As is habitual for me, upon hearing her age, I immediately calculated the difference between our ages. I rounded the figure down by a little bit and thought, Wow! If I die at the same age as her, I have only 10 years of life left...
It was a shocking, sobering thought. One decade left to live.
When I shared the experience with my housemate, I suggested it was an inspiring, motivating time frame, a nudge toward getting done whatever remains undone in one's life. Ever the teacher and actress, I said it the way I'd say it onstage or in a workshop, imbued with hope. But 'hopeful' was not what I felt.
What I felt was astonishment and a little fear and some sadness. I wondered Where did my life go?
I woke up this morning thinking about my family. About the ongoing estrangements and disagreements and silences. Often enough, my father, frustrated by the enduring lack of cohesion among us, reminds me (and himself) that Time waits for no one, Tomorrow is promised to none... These old adages are pulled up to move us toward reconciliations not yet realized...and, so far, they never work.
With my first bowl of coffee and two cigarettes behind me, what is apparent and true for me in this moment is the unlikelihood that any adage or gesture can reunite my family. The members of my near and extended family are no less complex and mysterious beings than I am, wide sargasso seas that stretch toward the horizon in every direction with no land in sight. We are as different as night and day -- and as similar as trees or blades of grass. There is little to no hope for arriving at complete understandings or unconditional affection as there is also little to no hope of ever living peacefully with the absence and disregard that has come to define our connection.

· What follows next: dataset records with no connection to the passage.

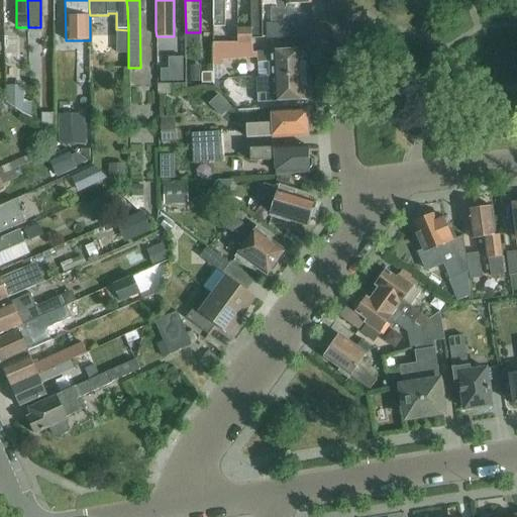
[(212,0),(213,26),(224,26),(223,0),(212,0)]
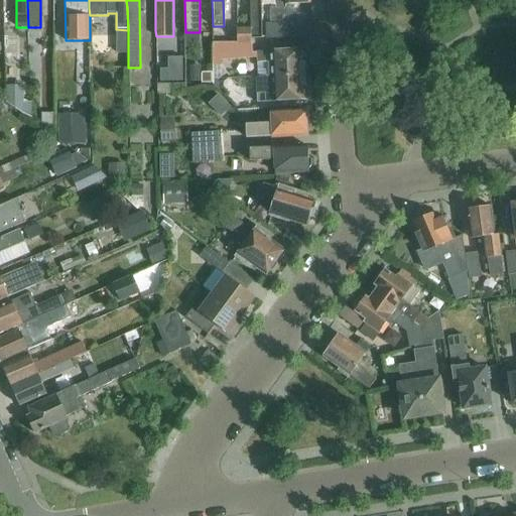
[(250,0),(251,13),(254,13),(254,22),(261,22),(261,4),(260,0),(250,0)]
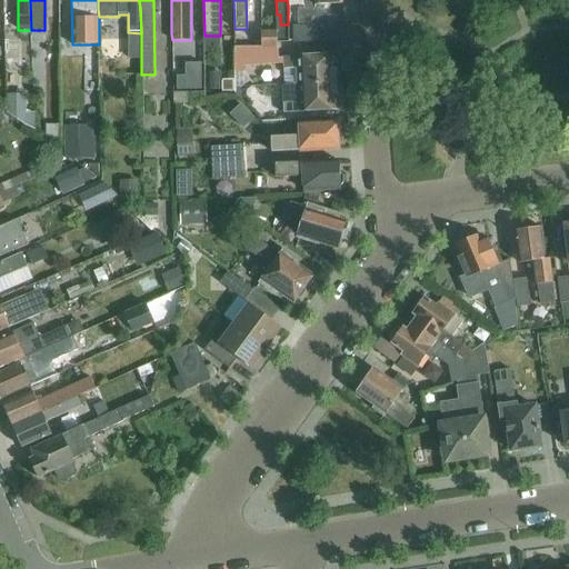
[(315,0),(287,0),(288,5),(298,5),(299,27),(310,27),(310,22),(315,22),(315,0)]
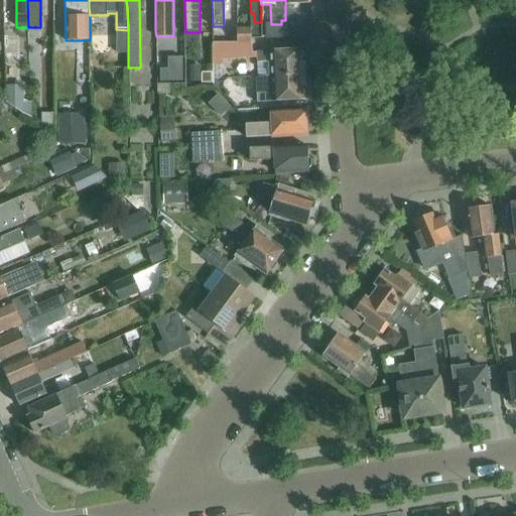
[(285,0),(285,20),(281,20),(281,24),(271,24),(265,24),(266,38),(311,38),(309,0),(285,0)]
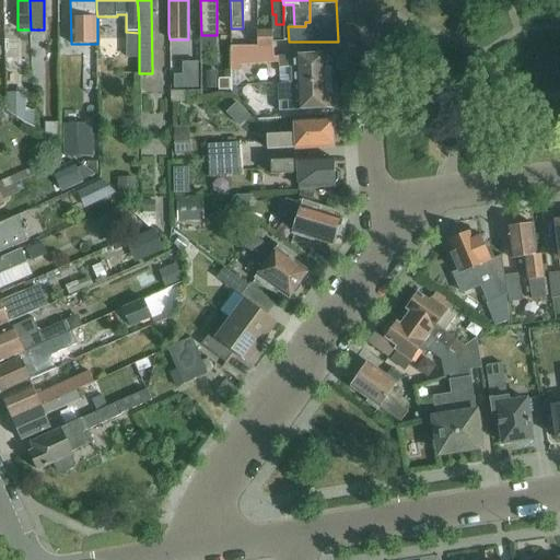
[(259,31),(259,47),(275,47),(275,31),(259,31)]
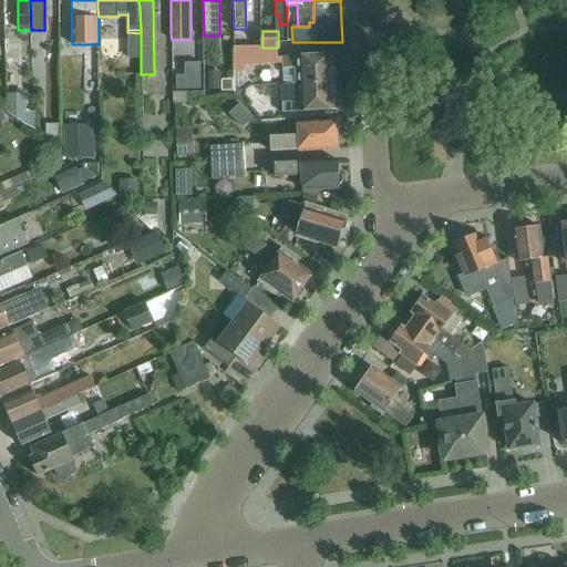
[(278,64),(278,48),(263,48),(234,48),(235,71),(248,71),(248,65),(278,64)]
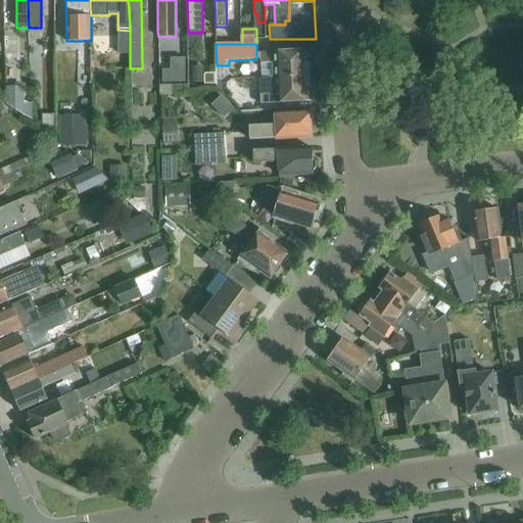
[(262,79),(275,79),(311,77),(310,64),(306,64),(305,52),(260,54),(262,79)]
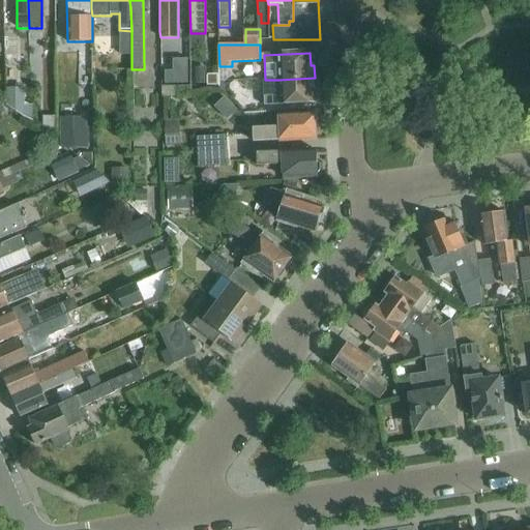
[(178,74),(178,86),(190,86),(190,74),(178,74)]
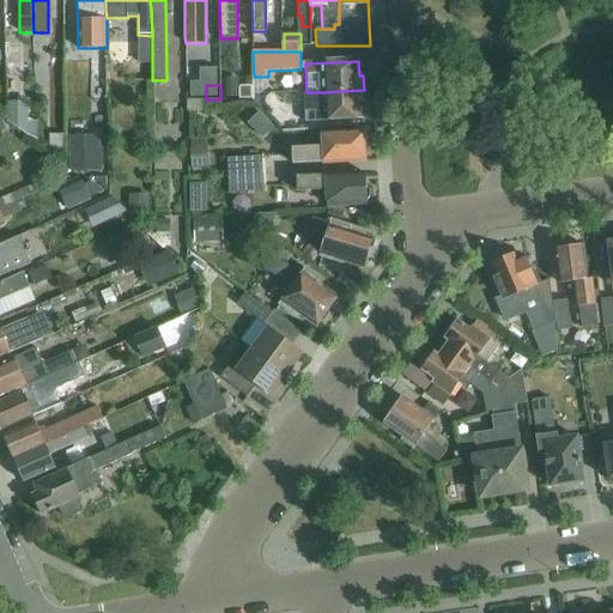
[(307,92),(304,92),(307,121),(362,119),(360,105),(364,104),(364,90),(322,92),(307,92)]
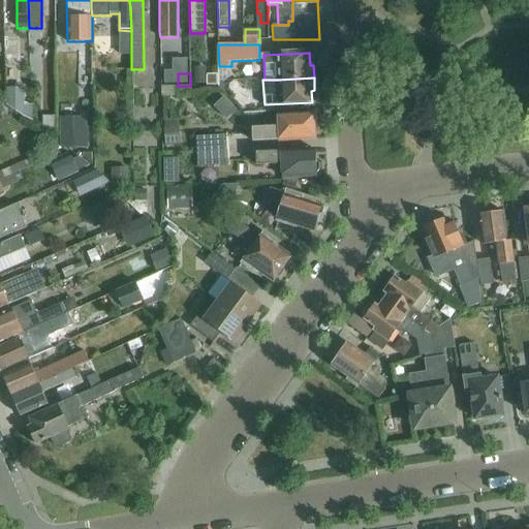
[(162,87),(162,96),(177,96),(177,87),(162,87)]
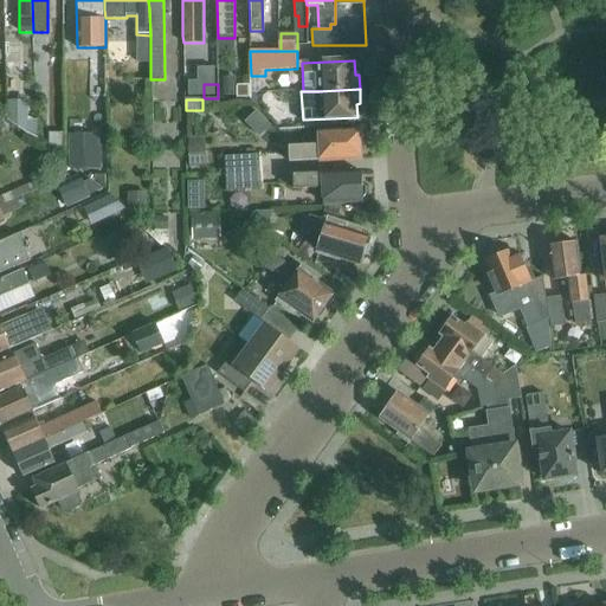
[(28,101),(7,101),(7,121),(37,137),(37,133),(38,133),(37,121),(28,120),(28,101)]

I got out of bed this morning determined to begin to tell the story of my family. My story of my family -- which by definition can be only a version or an aspect of The Story of my family, a story of necessity out of sync with the stories anyone else in this bloodline might tell.
We are a family of silences, of privately coddled injuries and unacknowledged errors as well as unexpressed gratitude, pride and longing. This morning, not for the first time, I am full of wonder and curiosity about the untold stories that guide or haunt or torment my son, my siblings, my cousins... And, fully aware that I'll likely go to my grave without ever hearing any of their stories, I will at least tell my story as forthrightly as possible.
The hands of Time sweep broadly and steadily onward. In the relentless forward leaning of Time, while I still have breath, I'll tell my story. A story that does not seek to spark a change of heart in anyone who hears it but rather to reveal the heart of the one who lived it.